Thursday, 22 January 2009

Rising above party politics?

The temptation to criticise the 'do-nothing' approach of the Tories is always strong, especially when their economic policy is led by a lightweight like George Osborne. But Matthew Taylor makes a very good point when he cautions against this as the best approach for the Prime Minister in these troubled economic times.

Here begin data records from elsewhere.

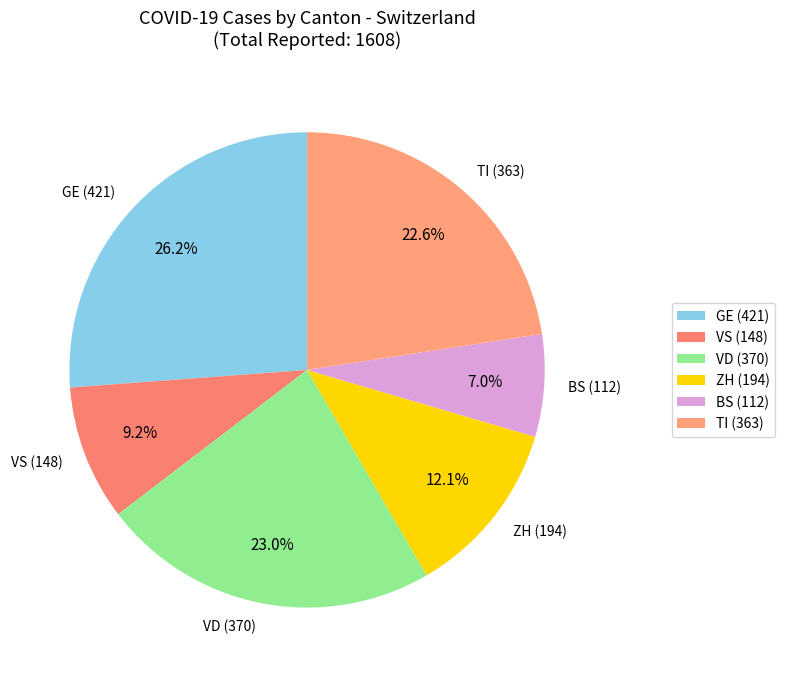

Approximately how many times larger is the value at BS (112) compared to ZH (194)?

0.6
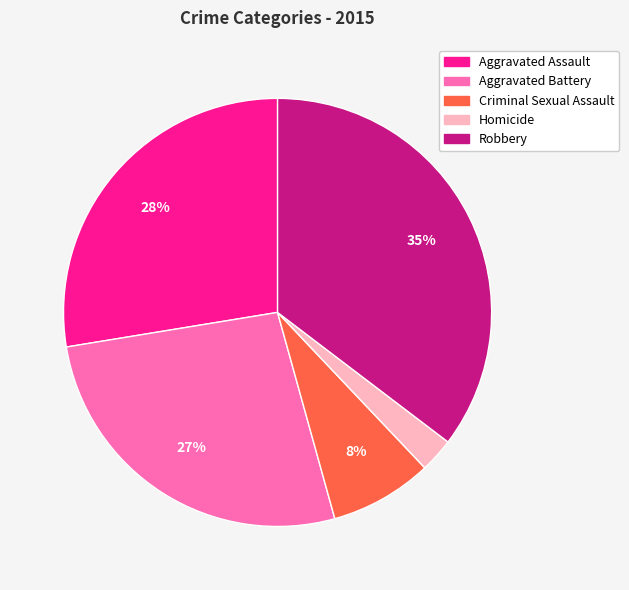

Which has a higher value, Aggravated Assault or Criminal Sexual Assault?

Aggravated Assault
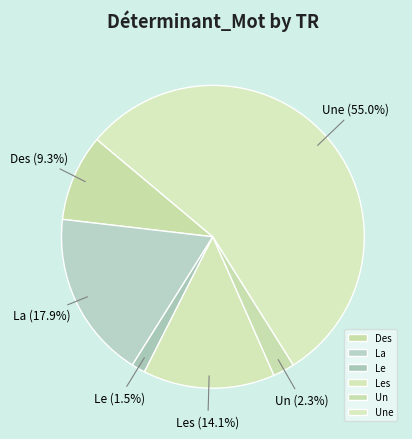

Between Un and Une, which is larger?

Une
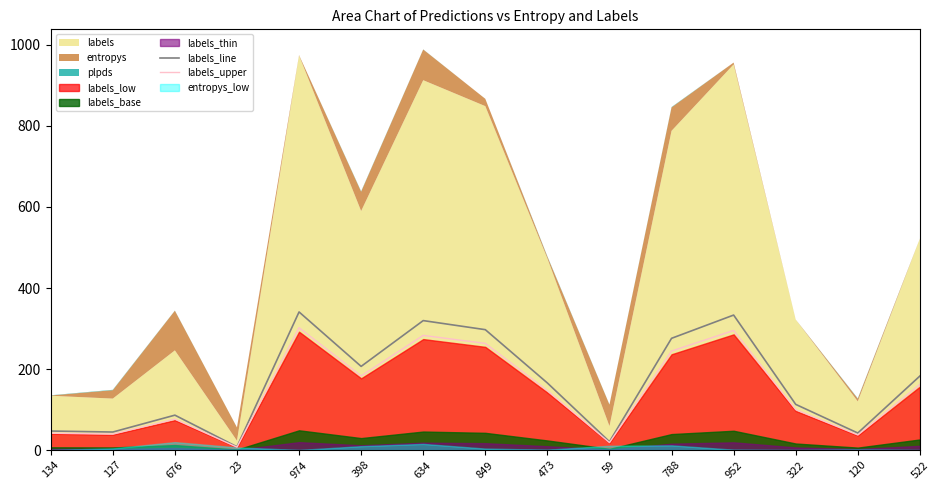

Between 788 and 322, which is larger?

788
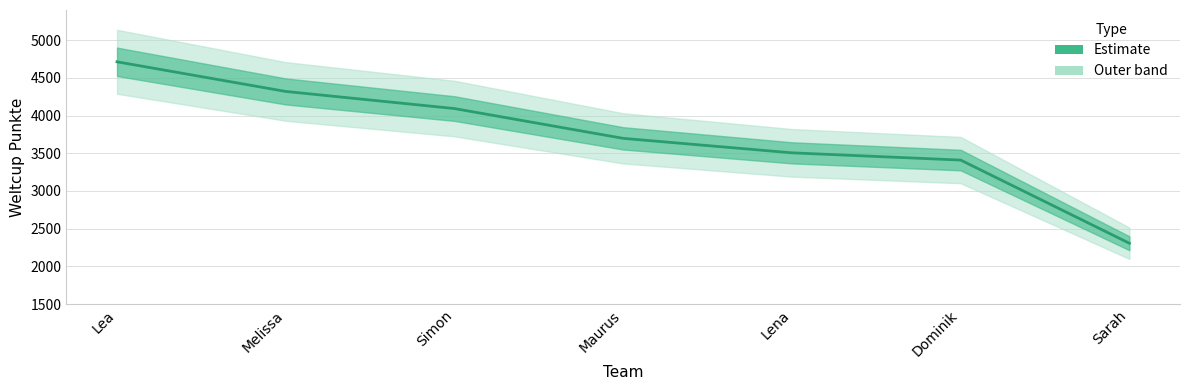

What is the value of the 5th point from the left?

3506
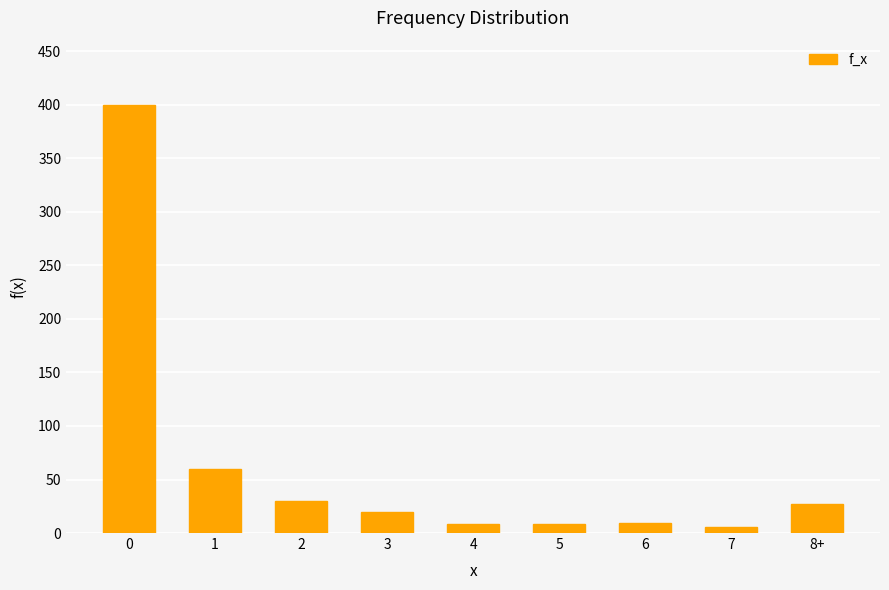

Are the bars horizontal?

No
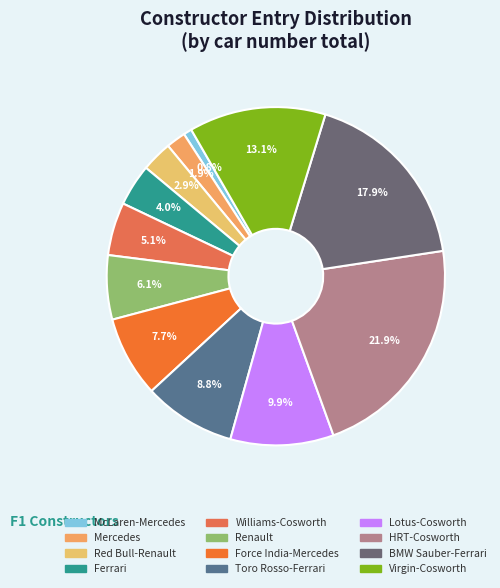

True or false: Red Bull-Renault accounts for 8% of the total.

False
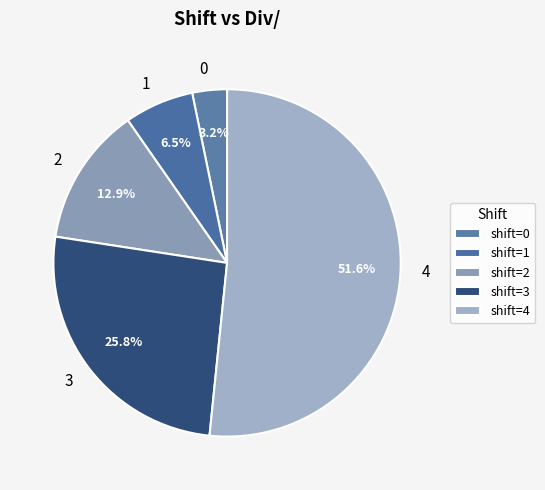

To the nearest percent, what is the difference between the largest and smallest slice percentages?

48%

The lesson from Barack Obama is surely that we need a less overtly partisan approach in these times. Indeed, Gordon Brown has made a point of bringing people from outside Labour politics into his government. But if the Prime Minister were to distance himself from mere party advantage, it could resonate more than the current pre-election battle. Matthew suggests:
Instead, Labour needs a radically different communication strategy. This might for example involve an explicit refusal to engage in party politics while the economic storm is raging. Brown’s message might be: ‘I am reconciled to the likelihood of losing the next election. Neither I nor my ministers are going to waste any energy on that skirmish when the big battle is to get through this crisis’.
Of course, such a strategy has its risks. And the government shouldn't refrain from correcting lies and mistruths. But accompanied by a challenge of responsibility to the Opposition in helping to find agreed solutions to the banking crisis, it could be a more effective approach than re-running the golden oldie attack lines that worked well in previous general election campaigns, but which seem pretty pointless in a time of crisis.

1 comment:

Anonymous said...

face the facts - Brown caused this mess and the electorate are going to make you pay. If 18 years seemed a long time - its going to be even longer next time - that is if Labour can survive the growth of the BNP.

What is unbelievable is that 30% of the electorate( according to the latest polls ) will still vote for Labour - despite your incompetence.